Sorry about that, a little sidetracked. The point I was leading to is that even if every individual with half a brain and a lack of malice started behaving with a little more conscience, it would not be enough. There would be just as many, if not more people carrying on as normal, or not being allowed to do otherwise, perhaps even in China alone. How the hell are we going to say “Look, I know we’re all a bit fossil fuel mental at the moment, and that our industrial revolution was also based on burning dirty fuels, but we’ve all got to lay off it now or we’ll all be underwater, so if you wouldn’t mind just winding it up and doing some nice calligraphy…”
Perhaps I’m wrong, but it seems likely that the Chinese and everyone else will just keep going until something breaks. More cars, more power stations, more plastic statuettes of Mao…and who can blame them?
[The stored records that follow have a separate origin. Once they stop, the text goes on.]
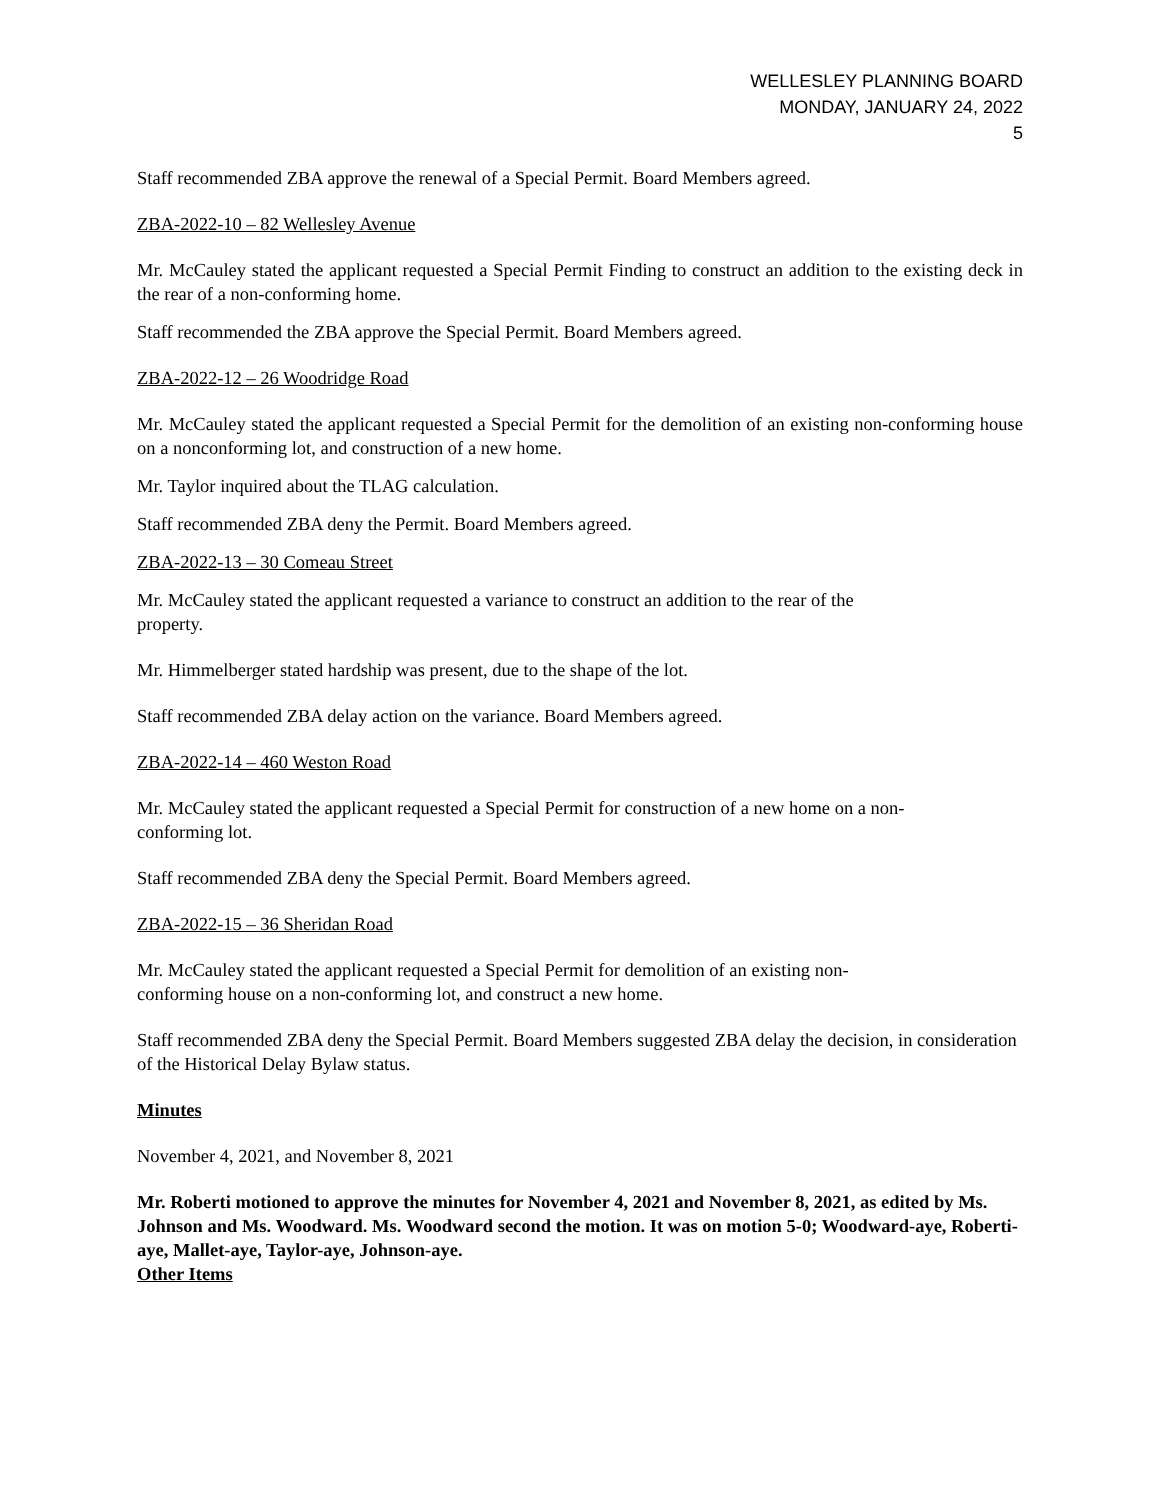WELLESLEY PLANNING BOARD
MONDAY, JANUARY 24, 2022
5
Staff recommended ZBA approve the renewal of a Special Permit. Board Members agreed.
ZBA-2022-10 – 82 Wellesley Avenue
Mr. McCauley stated the applicant requested a Special Permit Finding to construct an addition to the existing deck in the rear of a non-conforming home.
Staff recommended the ZBA approve the Special Permit. Board Members agreed.
ZBA-2022-12 – 26 Woodridge Road
Mr. McCauley stated the applicant requested a Special Permit for the demolition of an existing non-conforming house on a nonconforming lot, and construction of a new home.
Mr. Taylor inquired about the TLAG calculation.
Staff recommended ZBA deny the Permit. Board Members agreed.
ZBA-2022-13 – 30 Comeau Street
Mr. McCauley stated the applicant requested a variance to construct an addition to the rear of the
property.
Mr. Himmelberger stated hardship was present, due to the shape of the lot.
Staff recommended ZBA delay action on the variance. Board Members agreed.
ZBA-2022-14 – 460 Weston Road
Mr. McCauley stated the applicant requested a Special Permit for construction of a new home on a non-
conforming lot.
Staff recommended ZBA deny the Special Permit. Board Members agreed.
ZBA-2022-15 – 36 Sheridan Road
Mr. McCauley stated the applicant requested a Special Permit for demolition of an existing non-
conforming house on a non-conforming lot, and construct a new home.
Staff recommended ZBA deny the Special Permit. Board Members suggested ZBA delay the decision, in consideration of the Historical Delay Bylaw status.
Minutes
November 4, 2021, and November 8, 2021
Mr. Roberti motioned to approve the minutes for November 4, 2021 and November 8, 2021, as edited by Ms. Johnson and Ms. Woodward. Ms. Woodward second the motion. It was on motion 5-0; Woodward-aye, Roberti-aye, Mallet-aye, Taylor-aye, Johnson-aye.
Other Items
We have, after all, created what is essentially a culture of mindless material worship over the last century or too, haven’t we? We’ve made Jade Goody famous, for god’s sake.
Well, this has become a real rant hasn’t it? I suppose I should wrap it up by asking if any boloists have any thoughts on either shite TV, naming dogs after Phil Collins films or the seemingly chronic mess we’re making of our chance on this earth….
I miss the days when I was 15, powered by cider and able to confidently reason away concerns over global warming with the steadfast logic that “eventually it will get so hot that solar power will be enough to sustain us, then we’ll stop burning fossil fuels and the earth will heal itself. Now let’s go and look for girls and kick a few bins over.”


2 Responses

  1. breakingstein says:

    Hey Bennie, you could always, however digustingly twisted it may seem, take the positive spin on all that shit. The human race, as the USA is currently demonstrating with its comments on the coming IPCC report, has always gone for the ‘bury the head in the sand and it will be OK’ approach. If we bring this to the logical conclusion, perhaps we will have a significant change in the overall population of the world through the gift of climate-change-inspired death. This may cause the remaining population to realise what a bunch of twats they have been and try to get over our evolutionary shackles and start thinking about the real world for once and not about our shitty little SUVs, TV-reality-bollox and praising Jesus!

  2. Groover says:

    Yes, much agreed on all sides. I saw some stuff last night that challenged my belief in all things decent (again), but I’m so desolately depressed today that I am struggling to summon up the urge to write it out.

    Ah bolo, seemingly the last bastion of whinge-reason for the youngish white middle class male.

    I do have some optimistic things to say on the matter, but these will have to wait till I’ve framed them properly in my mishapen head.